Work request
Needed from the entries below: every line that holds the word "packageaccess".

** Available records follows **

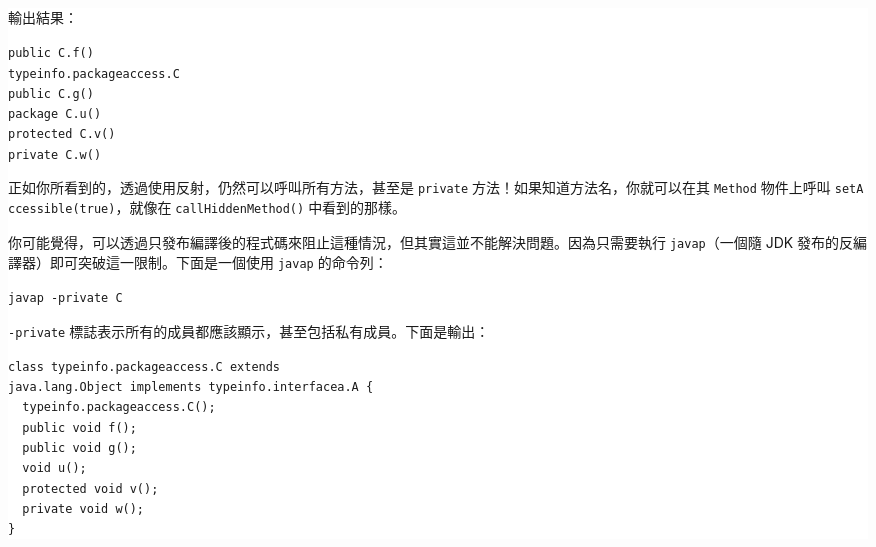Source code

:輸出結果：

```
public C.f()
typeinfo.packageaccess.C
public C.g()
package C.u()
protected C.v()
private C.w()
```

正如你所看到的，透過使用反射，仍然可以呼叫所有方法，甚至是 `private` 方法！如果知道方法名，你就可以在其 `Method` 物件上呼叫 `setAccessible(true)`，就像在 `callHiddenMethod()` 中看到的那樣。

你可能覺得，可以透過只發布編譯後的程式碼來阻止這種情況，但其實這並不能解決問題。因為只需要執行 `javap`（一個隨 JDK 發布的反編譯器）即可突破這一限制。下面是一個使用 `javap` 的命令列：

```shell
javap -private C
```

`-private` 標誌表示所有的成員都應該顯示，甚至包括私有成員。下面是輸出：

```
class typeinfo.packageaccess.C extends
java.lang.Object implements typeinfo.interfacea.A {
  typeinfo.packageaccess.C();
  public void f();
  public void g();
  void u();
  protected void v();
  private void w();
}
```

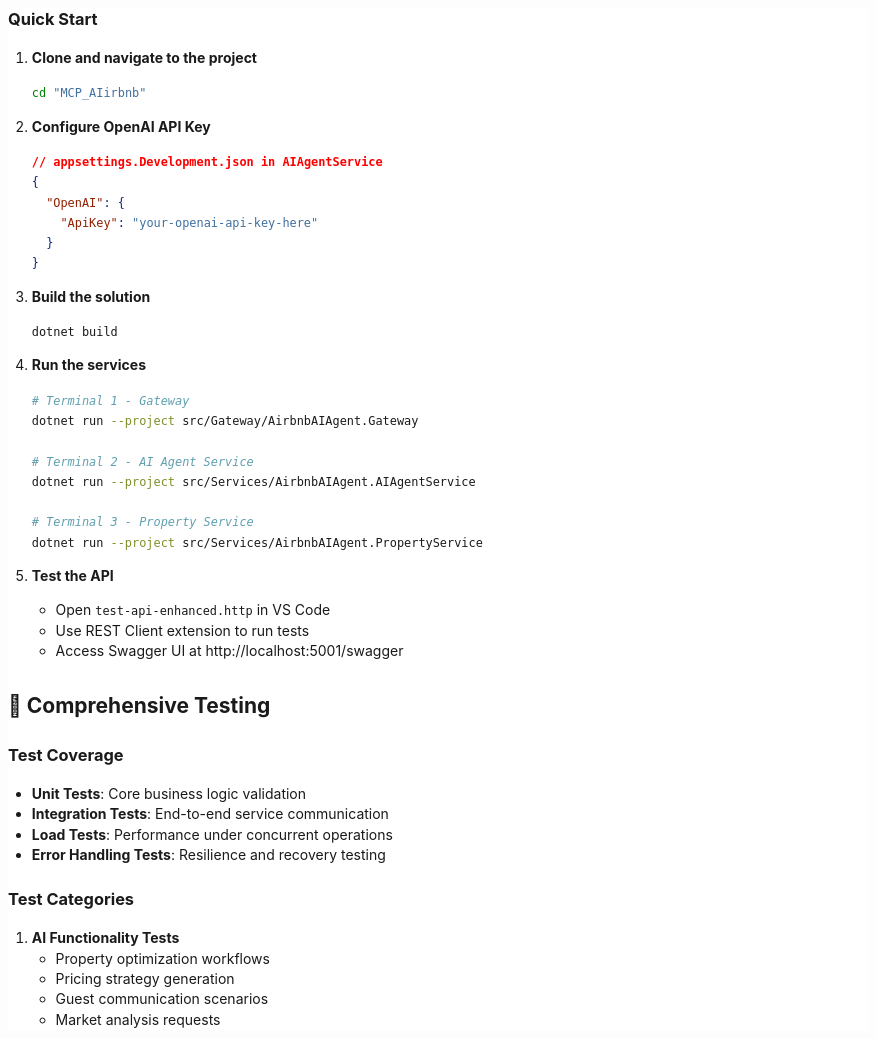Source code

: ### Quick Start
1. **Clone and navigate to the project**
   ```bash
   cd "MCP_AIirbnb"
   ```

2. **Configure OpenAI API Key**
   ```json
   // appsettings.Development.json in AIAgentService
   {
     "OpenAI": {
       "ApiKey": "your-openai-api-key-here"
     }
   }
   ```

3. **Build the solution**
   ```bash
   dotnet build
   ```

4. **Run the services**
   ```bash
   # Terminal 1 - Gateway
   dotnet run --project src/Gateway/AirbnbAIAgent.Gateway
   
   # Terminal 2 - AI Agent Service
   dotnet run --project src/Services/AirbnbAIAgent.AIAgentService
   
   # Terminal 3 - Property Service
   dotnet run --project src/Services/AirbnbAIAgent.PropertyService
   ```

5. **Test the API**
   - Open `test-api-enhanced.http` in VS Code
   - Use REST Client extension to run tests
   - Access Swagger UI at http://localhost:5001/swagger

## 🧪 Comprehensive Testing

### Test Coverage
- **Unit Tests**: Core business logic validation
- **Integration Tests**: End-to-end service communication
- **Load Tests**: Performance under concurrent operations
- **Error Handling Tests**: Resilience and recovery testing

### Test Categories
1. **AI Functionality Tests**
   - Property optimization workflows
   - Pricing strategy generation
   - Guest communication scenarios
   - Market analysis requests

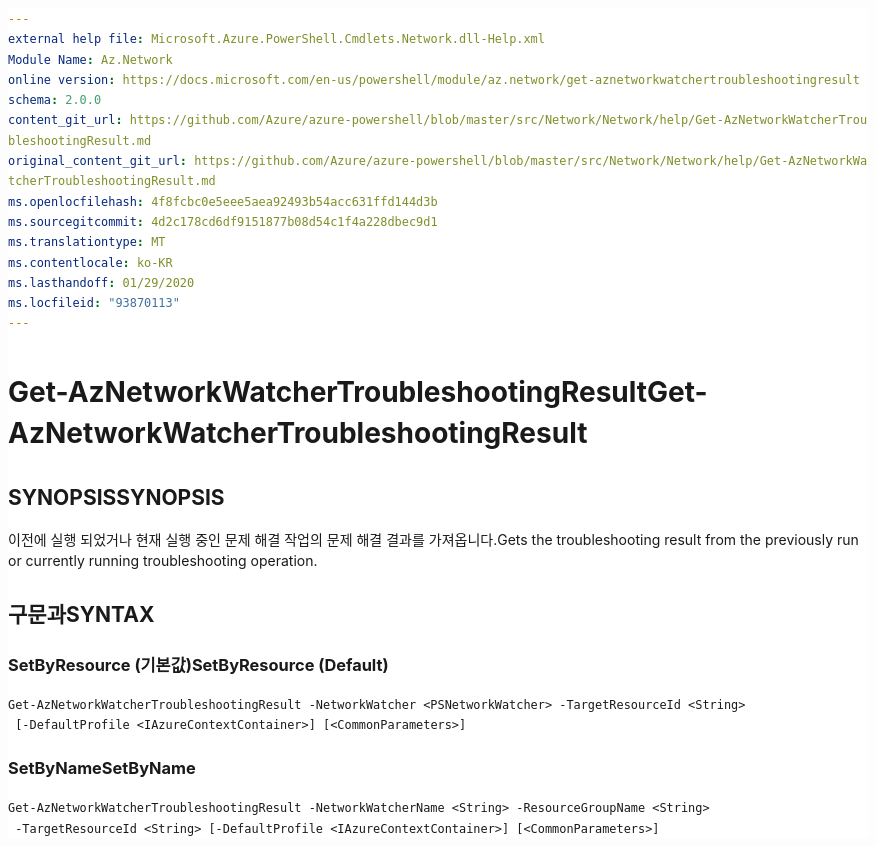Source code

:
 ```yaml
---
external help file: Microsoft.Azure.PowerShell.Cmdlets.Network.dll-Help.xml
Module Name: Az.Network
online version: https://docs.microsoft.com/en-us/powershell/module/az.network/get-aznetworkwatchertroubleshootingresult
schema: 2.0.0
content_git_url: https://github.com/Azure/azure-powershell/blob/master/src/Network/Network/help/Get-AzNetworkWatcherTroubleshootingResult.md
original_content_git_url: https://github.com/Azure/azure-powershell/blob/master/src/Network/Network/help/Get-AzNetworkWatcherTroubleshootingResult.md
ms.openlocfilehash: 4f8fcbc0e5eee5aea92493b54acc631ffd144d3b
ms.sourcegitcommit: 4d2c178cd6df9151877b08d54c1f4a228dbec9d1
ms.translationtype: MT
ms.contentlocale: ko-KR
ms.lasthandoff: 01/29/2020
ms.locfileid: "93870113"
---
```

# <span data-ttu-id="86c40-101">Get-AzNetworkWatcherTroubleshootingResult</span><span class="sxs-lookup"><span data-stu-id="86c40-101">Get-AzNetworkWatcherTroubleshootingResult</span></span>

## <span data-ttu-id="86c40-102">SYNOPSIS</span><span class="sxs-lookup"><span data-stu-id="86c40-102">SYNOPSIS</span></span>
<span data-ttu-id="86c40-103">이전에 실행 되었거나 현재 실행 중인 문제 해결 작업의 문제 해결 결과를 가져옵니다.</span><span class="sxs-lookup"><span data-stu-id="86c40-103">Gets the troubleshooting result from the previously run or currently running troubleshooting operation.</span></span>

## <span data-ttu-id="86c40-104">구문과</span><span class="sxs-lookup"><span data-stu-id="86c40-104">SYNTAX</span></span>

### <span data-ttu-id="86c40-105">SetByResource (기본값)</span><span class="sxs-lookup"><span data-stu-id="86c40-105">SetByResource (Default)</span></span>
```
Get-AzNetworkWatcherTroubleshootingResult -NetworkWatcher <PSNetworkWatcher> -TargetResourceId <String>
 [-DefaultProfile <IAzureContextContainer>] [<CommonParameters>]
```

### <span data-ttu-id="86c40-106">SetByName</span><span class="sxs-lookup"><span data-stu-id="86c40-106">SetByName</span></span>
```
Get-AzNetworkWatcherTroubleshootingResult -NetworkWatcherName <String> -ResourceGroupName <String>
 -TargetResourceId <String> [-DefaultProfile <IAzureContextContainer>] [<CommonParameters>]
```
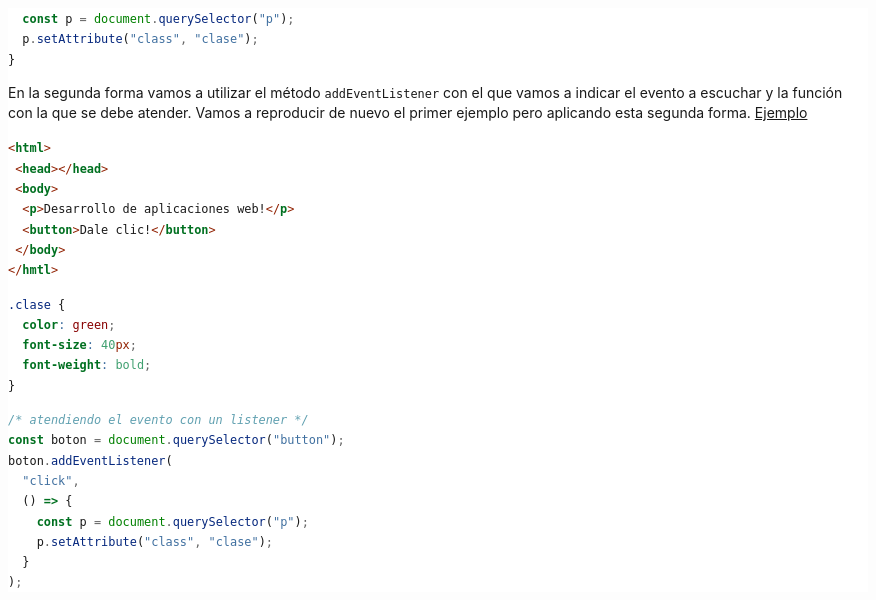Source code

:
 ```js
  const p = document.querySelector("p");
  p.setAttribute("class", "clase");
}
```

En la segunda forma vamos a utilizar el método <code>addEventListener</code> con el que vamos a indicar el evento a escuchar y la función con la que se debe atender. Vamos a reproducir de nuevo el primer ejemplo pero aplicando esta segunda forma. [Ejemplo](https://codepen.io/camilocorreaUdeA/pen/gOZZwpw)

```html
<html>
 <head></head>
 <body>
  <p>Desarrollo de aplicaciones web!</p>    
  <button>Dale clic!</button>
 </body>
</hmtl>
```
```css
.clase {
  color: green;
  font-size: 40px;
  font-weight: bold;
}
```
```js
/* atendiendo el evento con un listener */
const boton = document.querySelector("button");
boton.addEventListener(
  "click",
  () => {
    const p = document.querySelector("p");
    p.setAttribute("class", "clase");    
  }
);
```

** End of Available records **

Response box
typeinfo.packageaccess.C
class typeinfo.packageaccess.C extends
  typeinfo.packageaccess.C();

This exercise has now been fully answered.